Aim of the exercise: Change every instance of "community" to "neighborhood" in the text of the data, and give that text back otherwise unchanged, leaving out the pictures.

[Stored data entries]
▽

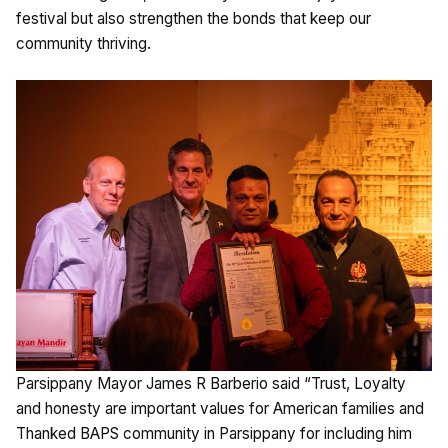
festival but also strengthen the bonds that keep our
community thriving.
Parsippany Mayor James R Barberio said “Trust, Loyalty
and honesty are important values for American families and
Thanked BAPS community in Parsippany for including him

△

Answer below:
festival but also strengthen the bonds that keep our
neighborhood thriving.
Parsippany Mayor James R Barberio said “Trust, Loyalty
and honesty are important values for American families and
Thanked BAPS neighborhood in Parsippany for including him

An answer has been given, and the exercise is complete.